未知なる傑作の案内人=矢田部吉彦 東京国際映画祭プログラミング・ディレクター/765

    「アート系の映画を見るのがしんどくなったら、シネコンでハリウッド大作を見ます。映画の疲れは映画で癒します」(撮影=中村琢磨)
    「アート系の映画を見るのがしんどくなったら、シネコンでハリウッド大作を見ます。映画の疲れは映画で癒します」(撮影=中村琢磨)
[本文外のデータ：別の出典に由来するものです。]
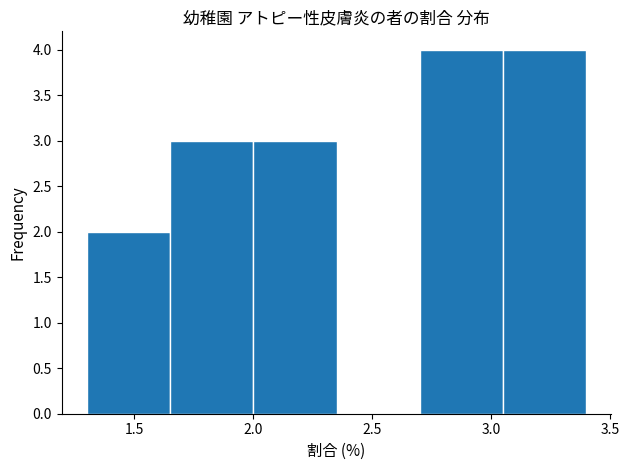

Reading left to right, list every bar in this chart as the range it spans on the x-axis followed by its height. The values are not printed on the chart, so give them approximately, as read against the axis.

1.30 to 1.65: 2
1.65 to 2.00: 3
2.00 to 2.35: 3
2.35 to 2.70: 0
2.70 to 3.05: 4
3.05 to 3.40: 4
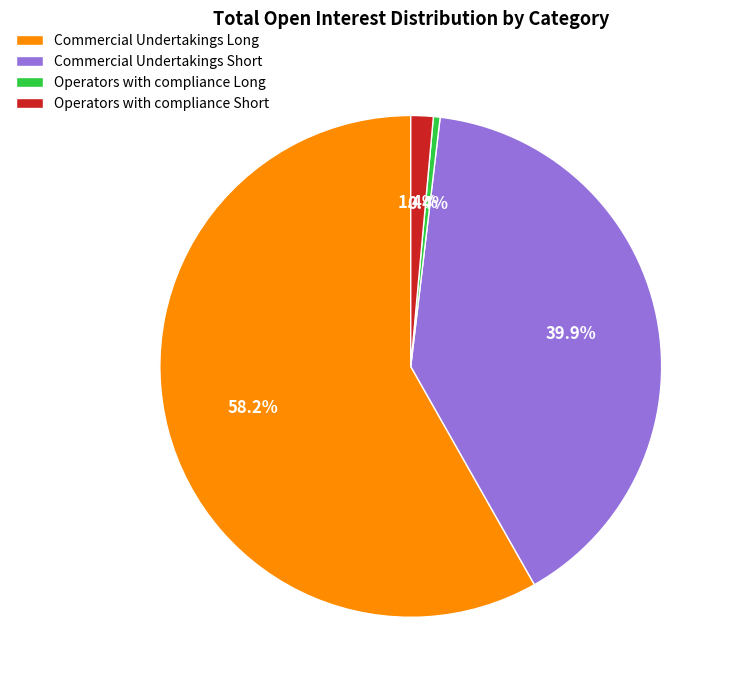

What percentage is the Commercial Undertakings Short slice, to the nearest percent?

40%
     誰でも楽しめる娯楽作から、深い問いを突きつける作品まで、幅広いラインアップが特徴の東京国際映画祭。その作品選定は、矢田部吉彦さんの腕にすべてかかっている。今年は果たして、どんなラインアップが待っているのか──。

    (聞き手=北條一浩・編集部)

    矢田部 今年で第32回を迎えました。オープニングとして第1作公開から50年で、シリーズ50作目にあたる「男はつらいよ お帰り 寅さん」を上映します。世界の映画の秋の新作を集めてグランプリを競う「コンペティション部門」をメインとして、「アジアの未来」「日本映画スプラッシュ」など多くの部門でおよそ200作品を集めています。

    矢田部 国内外から集まるコアな映画ファンはもちろんのこと、普段はそれほど映画を見ない人、高齢者から子どもまで、どんな人が来ても必ず見たい映画があり、期間中あれこれハシゴしたくなる、そういうラインアップを目指しています。

    矢田部 大林監督の最新作「海辺の映画館─キネマの玉手箱」は、20年ぶりにふるさとの広島県尾道市で撮影された大注目作です。「映画は戦争を止められるのか?」という問いの下、監督の圧倒的なメッセージをぜひキャッチしてほしい。そして「野ゆき山ゆき海べゆき」「さびしんぼう」などの名作を、わざわざフィルム上映します。体調に配慮しながらですが、大林監督本人もお迎えする予定です。とても貴重な機会になると思います。

    矢田部 実は全作品の上映スケジュールは9月最終週に決まったばかりで、本当にギリギリまでスケジュールを確定できませんでした。ラインアップ自体にも言えることで、国際映画祭というのは、ここではじめてお披露目して、コンペに出て、受賞して、1年かけて各国で上映される映画が数多く出品されます。新しい作品を持ってくるために、ギリギリまで交渉が必要です。

    矢田部 映画は時間芸術。どんなに集中して見ていようと、90分の映画はキッチリ90分かかります。それに、ひたすらメールを書き続ける期間も作らなくてはなりません。選ぶということは、同時に「選ばない」ことを意味します。メールで結果を知らせますが、ダメ出しにいかに魂を込めるか。これは映画の未来に関わります。特に若手の監督には、「残念だったけれど、あそこはすごく良かった。次回作をぜひ見たい」と自分の言葉で伝えることがものすごく大事です。

    矢田部 年明けから秋まで、ひたすら情報収集をし、気になる作品は取り寄せて実際に見て、会うべきタイミングで監督にも会い、出品交渉します。公募作もあり、トータルで1800もの映画が選考の対象になります。さすがに一人ですべて見ることは無理なので、チーム編成をして臨みます。ただ、上映作品は最後は私一人で決断します。

     むろん、スタッフと何度も討論しますが、多数決は平均的な結果になるだけで、映画祭の個性を消すことにしかならないと考えています。